* **INSTRUCTION**
Count the lines in the material below that contain the word "this". Reply with the number only.

[Figure understanding tasks]

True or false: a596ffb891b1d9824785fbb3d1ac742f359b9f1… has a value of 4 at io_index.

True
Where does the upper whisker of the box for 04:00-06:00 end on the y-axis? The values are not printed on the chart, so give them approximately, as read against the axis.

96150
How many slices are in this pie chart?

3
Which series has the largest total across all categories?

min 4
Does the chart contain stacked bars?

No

--

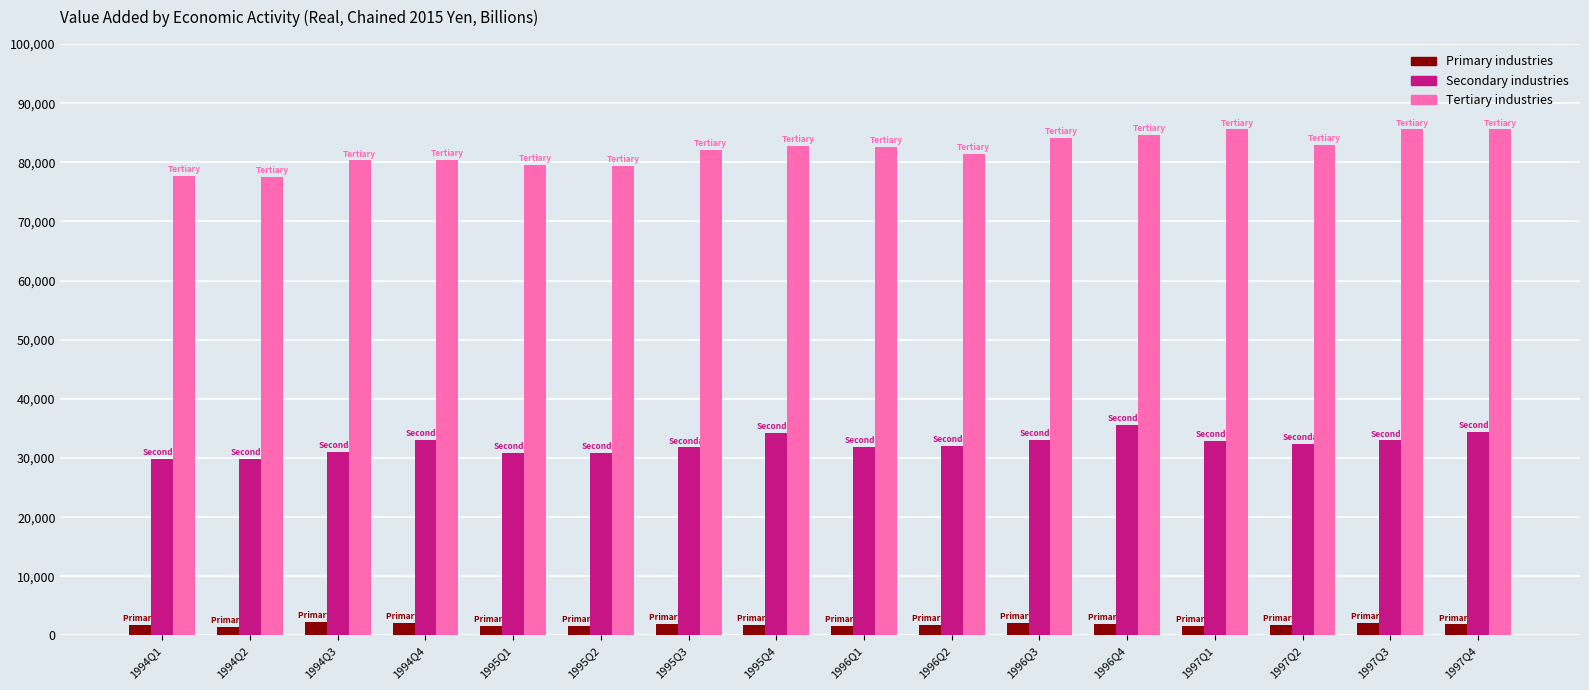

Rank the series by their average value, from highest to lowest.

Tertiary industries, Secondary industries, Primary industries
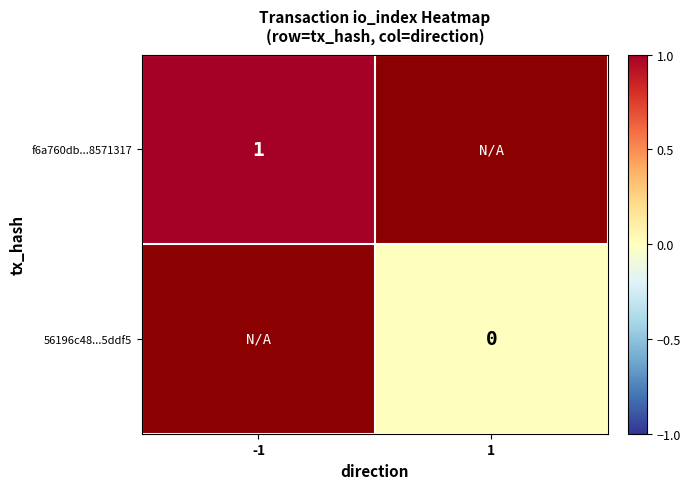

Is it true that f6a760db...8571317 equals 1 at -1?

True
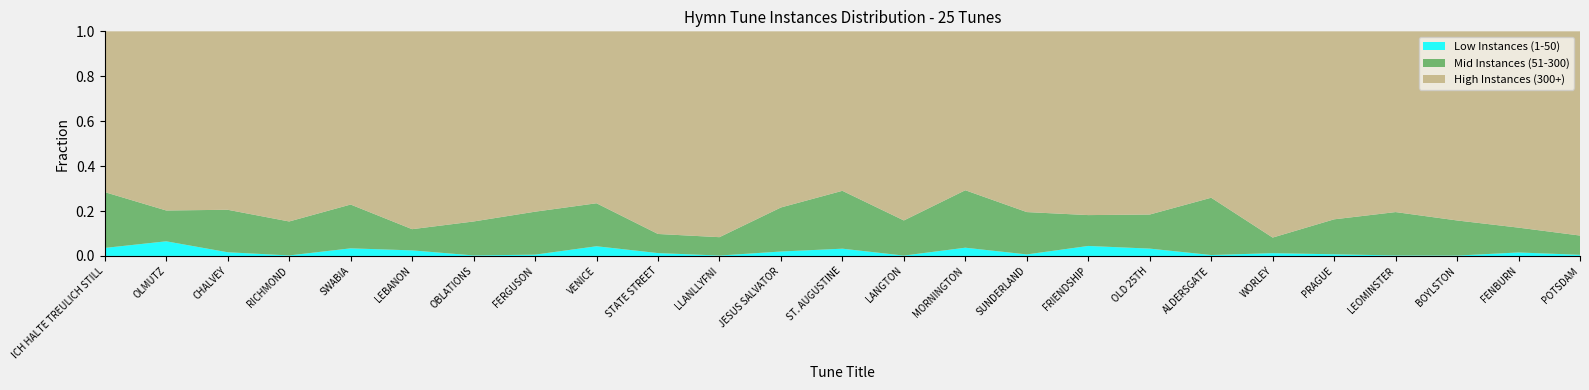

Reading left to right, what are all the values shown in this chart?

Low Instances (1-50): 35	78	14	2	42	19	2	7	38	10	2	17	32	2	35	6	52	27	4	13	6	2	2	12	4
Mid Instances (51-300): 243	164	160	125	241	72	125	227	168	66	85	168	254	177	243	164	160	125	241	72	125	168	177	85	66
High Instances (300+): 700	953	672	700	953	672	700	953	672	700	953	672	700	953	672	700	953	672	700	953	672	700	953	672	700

* **SOLUTION**
2